The milestone double came with Seth Smith on base. Smith collided with D-backs shortstop Stephen Drew after rounding second and was awarded home plate on an interference call. Helton made a hard turn around second, but decided to stay. He was given an RBI.
"I was fooled on the changeup," Helton said. "I was out in front and I had to keep my hands back. I knew it was not going to go out of the ballpark. It was going to go off the wall."
Beyond the sheer number, it's Helton's longevity in a Rockies uniform that makes the feat special. He became the 19th player to knock 500 doubles with one team.
The only players on that list who are not in the Hall of Fame are Astros great Craig Biggio, who is not yet eligible; Reds superstar Pete Rose, who is ineligible; and Edgar Martinez, who also is not yet eligible.
"The game of baseball is built on its history," Helton said. "I'll probably look back when I'm done and be able to appreciate it more. But right now, I'm just glad we got the win."
Helton has been a mentor for Colorado players over the years.
"He's an unbelievable baseball player," right fielder Brad Hawpe said. "I'm very fortunate, and we're all very fortunate, to be on the same team and friends with him. The things he's done in a uniform are amazing. He just proved again why he's been the face of this franchise for so many years."

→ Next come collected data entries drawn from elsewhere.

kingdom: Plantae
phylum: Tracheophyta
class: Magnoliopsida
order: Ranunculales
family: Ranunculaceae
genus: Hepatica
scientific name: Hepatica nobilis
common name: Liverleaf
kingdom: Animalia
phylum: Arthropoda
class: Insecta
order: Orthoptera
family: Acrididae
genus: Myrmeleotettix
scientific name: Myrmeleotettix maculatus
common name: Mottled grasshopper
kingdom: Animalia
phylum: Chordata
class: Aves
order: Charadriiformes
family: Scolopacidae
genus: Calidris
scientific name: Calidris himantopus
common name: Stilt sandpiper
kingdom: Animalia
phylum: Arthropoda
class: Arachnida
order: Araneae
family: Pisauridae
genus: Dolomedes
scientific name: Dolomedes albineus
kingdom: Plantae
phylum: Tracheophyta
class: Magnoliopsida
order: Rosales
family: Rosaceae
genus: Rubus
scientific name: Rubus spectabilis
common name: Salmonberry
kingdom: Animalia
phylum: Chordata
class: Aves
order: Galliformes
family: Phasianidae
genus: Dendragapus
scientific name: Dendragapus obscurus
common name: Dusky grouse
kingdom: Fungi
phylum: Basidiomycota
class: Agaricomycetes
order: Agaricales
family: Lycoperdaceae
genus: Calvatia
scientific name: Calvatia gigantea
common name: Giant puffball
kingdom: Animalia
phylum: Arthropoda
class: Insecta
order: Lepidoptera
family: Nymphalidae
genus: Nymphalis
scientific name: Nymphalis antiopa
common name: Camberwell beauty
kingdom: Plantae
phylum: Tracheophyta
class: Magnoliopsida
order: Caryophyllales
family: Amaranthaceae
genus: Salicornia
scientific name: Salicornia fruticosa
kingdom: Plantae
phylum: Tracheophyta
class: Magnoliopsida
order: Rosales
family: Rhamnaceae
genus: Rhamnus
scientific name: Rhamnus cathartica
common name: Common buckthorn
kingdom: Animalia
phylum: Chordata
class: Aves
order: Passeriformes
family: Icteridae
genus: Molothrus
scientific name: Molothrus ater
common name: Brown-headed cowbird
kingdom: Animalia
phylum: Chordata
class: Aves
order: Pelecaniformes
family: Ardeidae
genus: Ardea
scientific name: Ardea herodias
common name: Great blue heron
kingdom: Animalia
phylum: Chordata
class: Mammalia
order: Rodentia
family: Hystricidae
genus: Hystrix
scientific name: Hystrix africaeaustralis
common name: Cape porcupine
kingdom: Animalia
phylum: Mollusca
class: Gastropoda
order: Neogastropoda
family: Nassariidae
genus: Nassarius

Helton also moved past Rusty Staub for 23rd all-time in doubles by a left-handed hitter. Helton is eighth among first basemen.
"From the time I've been around this guy, I think it's really safe to say that any era of baseball you want to talk about, he'd be a great player," Rockies manager Jim Tracy said. "There is nothing that he can't do."
Tracy said he met Helton during 2002 All-Star festivities at Milwaukee's Miller Park.
"I stood there with him and Luis Gonzalez, and the two of them had me laughing for about four innings of the game," said Tracy, who managed the Dodgers at the time and was a coach for the National League in the game that ended in a tie. "Nobody was laughing after we quit and it was tied.
"I began to think about Todd Helton. I wondered what it would be like to be around this guy on a day-in, day-out basis. All the things that I felt came true when I got an opportunity to be around him day-in and day-out back in February."
Going into the season, the questions were about Helton's back. He played in just 83 games last season and hit .264, then had postseason back surgery. Now Helton is hitting .324 with 11 home runs and 60 RBIs.
Players like Giants pitcher Randy Johnson and Dodgers shortstop Rafael Furcal have had similar surgeries by Dr. Robert Watkins, a noted back surgeon for athletes, and continued their careers. Like those two, Helton has adhered to a rehab and maintenance program.
"I feel good," Helton said. "I feel like I'm getting stronger. Obviously going into the season there is an adjustment period, soreness-wise. But I feel good right now."
Thomas Harding is a reporter for MLB.com. This story was not subject to the approval of Major League Baseball or its clubs.